By Duane Silverstein

Millions of viewers are tuning in to "Survivor-Marquesas" to see which of 16 castaways will be the last to be voted off the beautiful French Polynesian island of Nuku Hiva. Yet a far more consequential contest of survival is taking place on Nuku Hiva and all of the world's 100,000-plus islands. Will these islands themselves be voted off the planet?

Although islands evoke images of pristine tropical paradises, they are actually among the world's most threatened ecosystems. In the last 400 years, 50 percent of extinction of animal species and 90 percent of extinction of bird species have occurred on islands. Seventy-two percent of plant and animal extinction recorded in the United States have occurred in Hawai'i, a state that makes up less than 0.2 percent of the nation's land area.

Much has been written about global warming and climate change. Nowhere in the world will its consequences be felt more strongly than on islands, some of which will cease to exist if the seas continue to rise as the polar ice caps keep melting. And islands are far more than the inconsequential specks of land with one palm tree pictured in a New Yorker cartoon. The 125 largest islands alone have a combined land mass equal to Europe's.
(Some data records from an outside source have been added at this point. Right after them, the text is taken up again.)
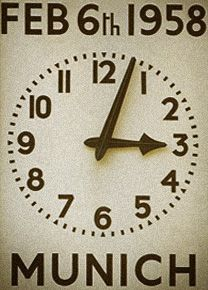
The height and width of the screenshot is (290, 208). I want to click on clock hour hand, so click(91, 143), click(146, 139), click(147, 149), click(160, 143).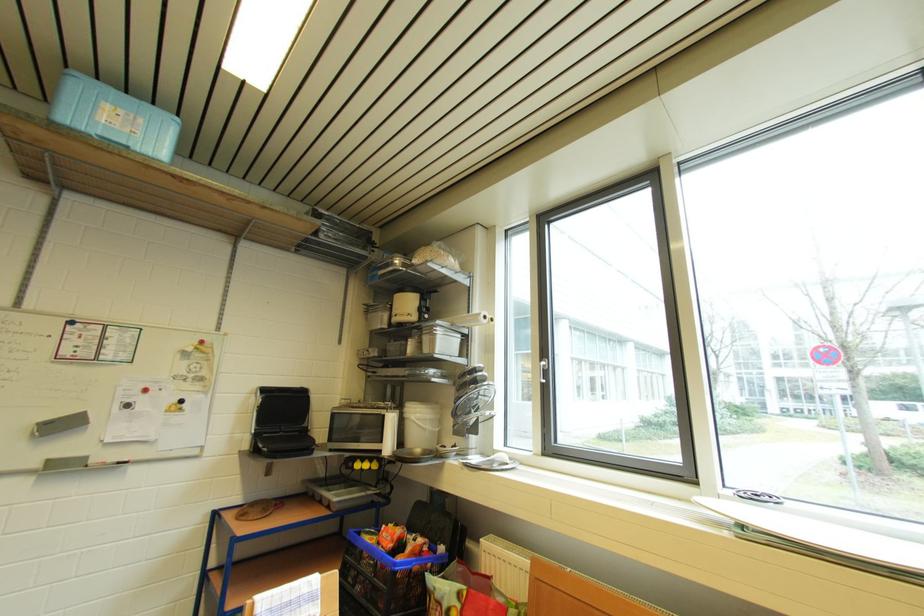
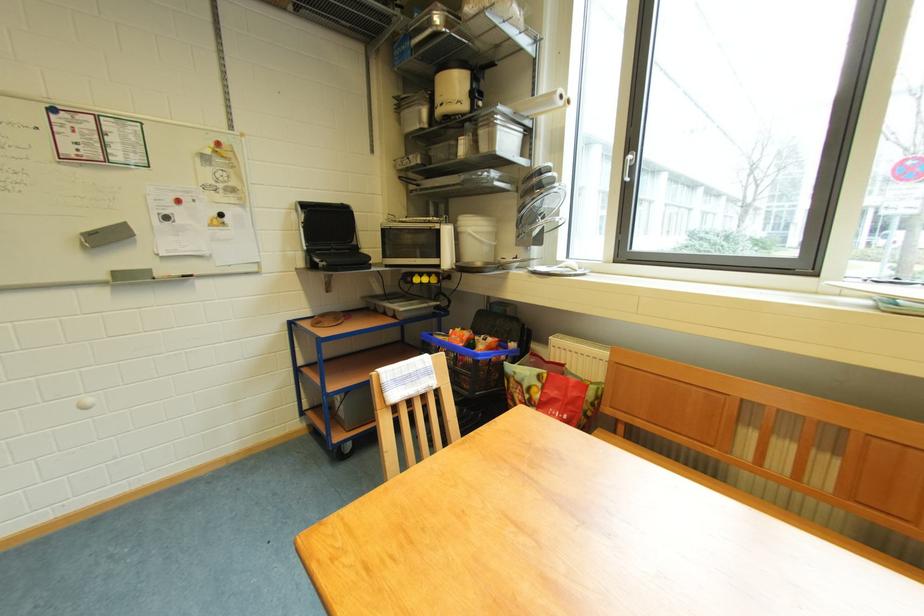
Locate, in the second image, the point that corresponds to pixel 358 468 in the first image.

(417, 282)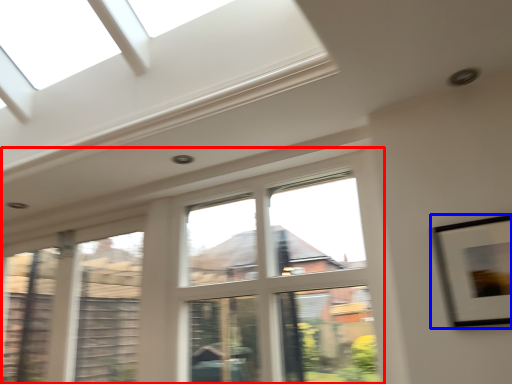
Question: Which object is further to the camera taking this photo, window (highlighted by a red box) or picture frame (highlighted by a blue box)?

Choices:
 (A) window
 (B) picture frame

Answer: (A)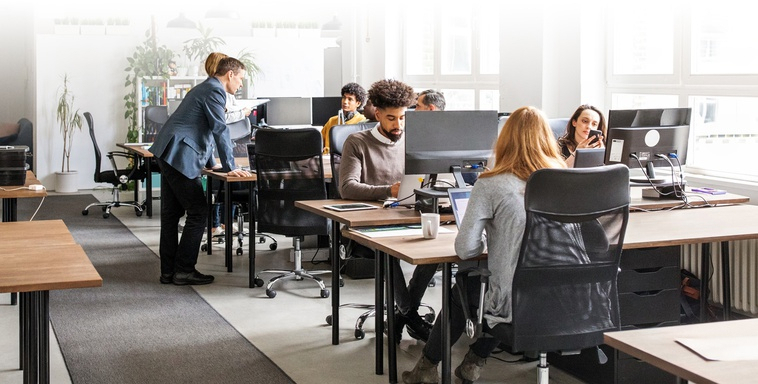
This screenshot has height=384, width=758. I want to click on chair, so click(x=302, y=168), click(x=577, y=273), click(x=345, y=130), click(x=99, y=161), click(x=157, y=118), click(x=561, y=128).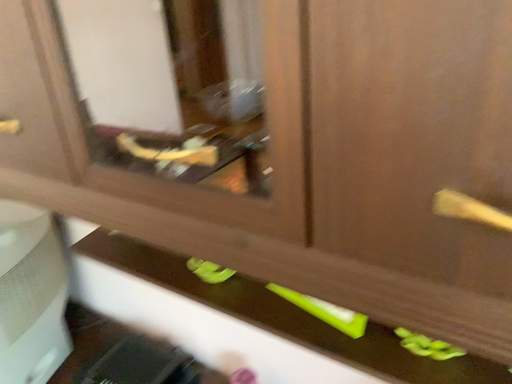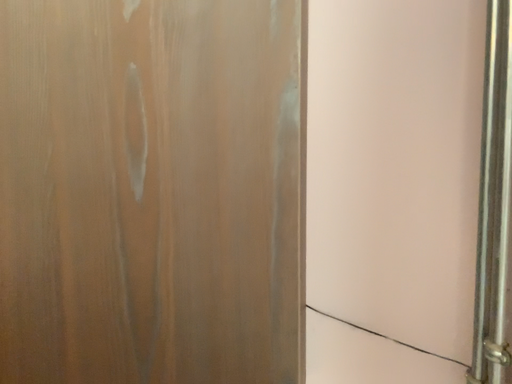
Question: Which way did the camera rotate in the video?

Choices:
 (A) rotated downward
 (B) rotated upward

Answer: (B)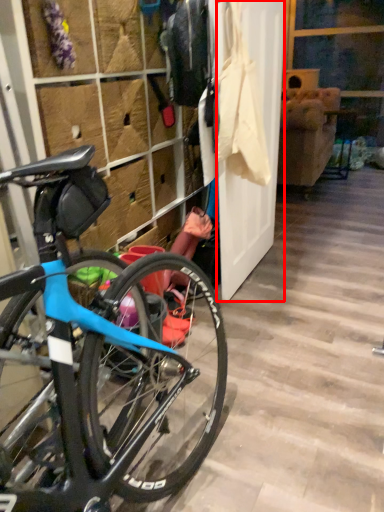
Question: From the image's perspective, where is screen door (annotated by the red box) located in relation to closet in the image?

Choices:
 (A) below
 (B) above

Answer: (B)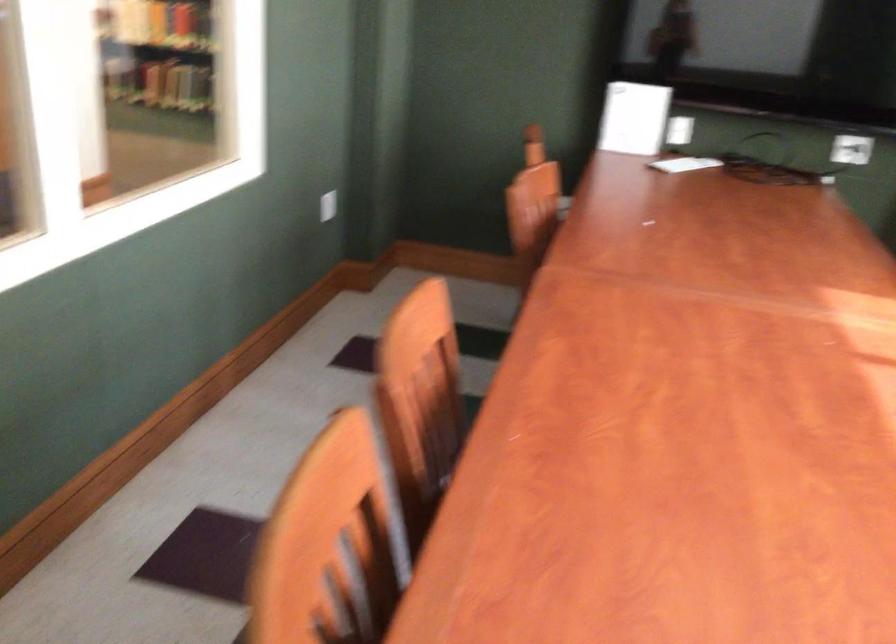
If one counts the exclusive economic zones that cover ocean resources several miles offshore, islands have claim to one-sixth of the world's surface harboring one-half of our planet's marine biodiversity. One out of every 10 people on Earth is an islander, most of us will be surprised to learn, so this struggle for survival has enormous consequences.

Four hundred years ago, poet John Donne wrote that "no man is an island." But in a modern age of jet travel, international fishing fleets, satellite communications and far-reaching ecological trends such as global warming and acid rain, he might correctly write: "No island is an island."
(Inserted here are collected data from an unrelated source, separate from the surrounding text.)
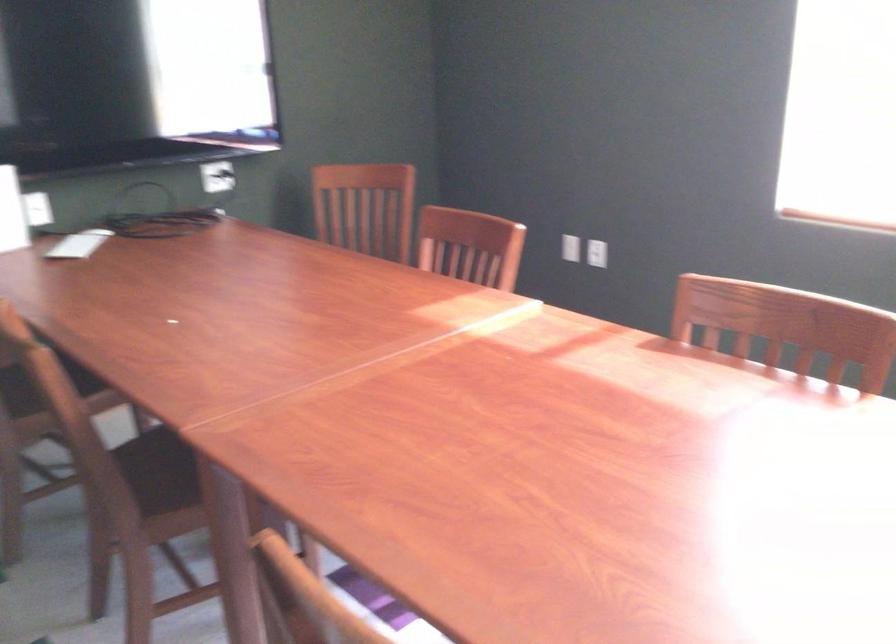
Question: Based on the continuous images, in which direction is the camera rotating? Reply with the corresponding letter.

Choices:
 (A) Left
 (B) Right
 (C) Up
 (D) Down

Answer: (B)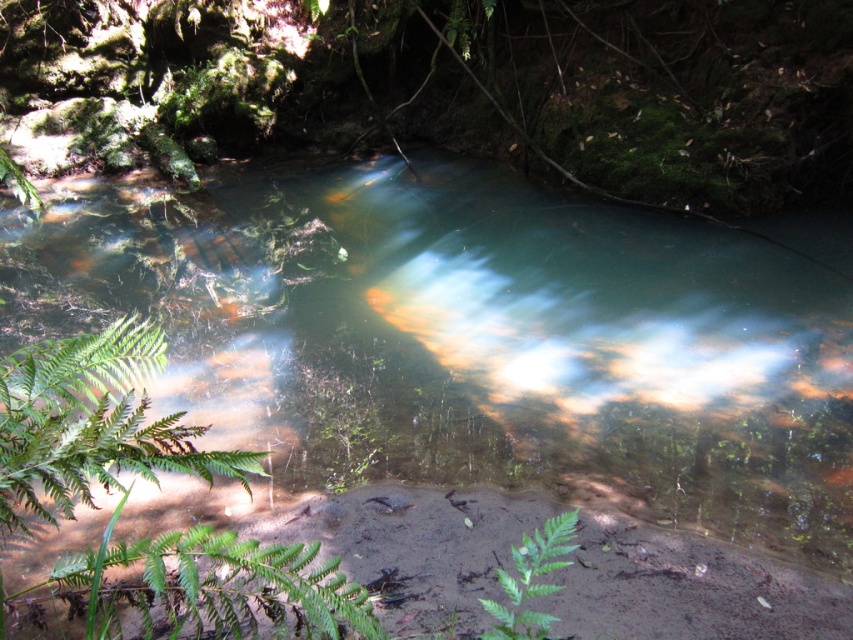
In the scene shown: You are a hiker who wants to cross the stream without getting your boots wet. You see the clear water stream at center and the green leafy fern at lower center. Which object should you step on to cross the stream safely?

You should step on the green leafy fern at lower center because the clear water stream at center is located above it, meaning the fern is on solid ground below the water.

You are standing at the center of the stream and want to reach the green leafy fern at lower left. Which direction should you move to get there?

You should move towards the lower left direction to reach the green leafy fern at lower left since it is located at point (91, 424), which is in the lower left quadrant of the image.

You are a hiker who wants to place a small rock between the green leafy fern at lower left and the green leafy fern at lower center. Based on their positions, where should you place the rock relative to the lower fern?

The green leafy fern at lower left is located above the green leafy fern at lower center, so you should place the rock between them below the green leafy fern at lower left and above the green leafy fern at lower center.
The very isolation that until relatively recently protected island environments from encroachment now makes their ecosystems extremely vulnerable to damage from such outside threats as introduced species.

Compounding this problem on land, the coral reefs and mangrove forests that surround most tropical islands are rapidly disappearing because of human interventions such as cyanide and dynamite fishing, sewage discharge, pesticide runoff, and dumping of waste from cruise ships.

Most of the world's islands have small populations and, internationally, little political clout. Nongovernmental organizations such as Seacology are doing what we can to save these invaluable island environments and cultures. It will take a concerted effort by all nations to develop policies that will protect islands, the great repositories of the world's biodiversity.

Without such a new initiative, our tribe will have spoken. By our inaction, we will have voted precious island ecosystems and cultures — and, because of rising sea levels, some islands themselves — off our planet.

Duane Silverstein is executive director of Seacology, a nonprofit organization whose sole focus is preserving the environments and cultures of islands around the globe.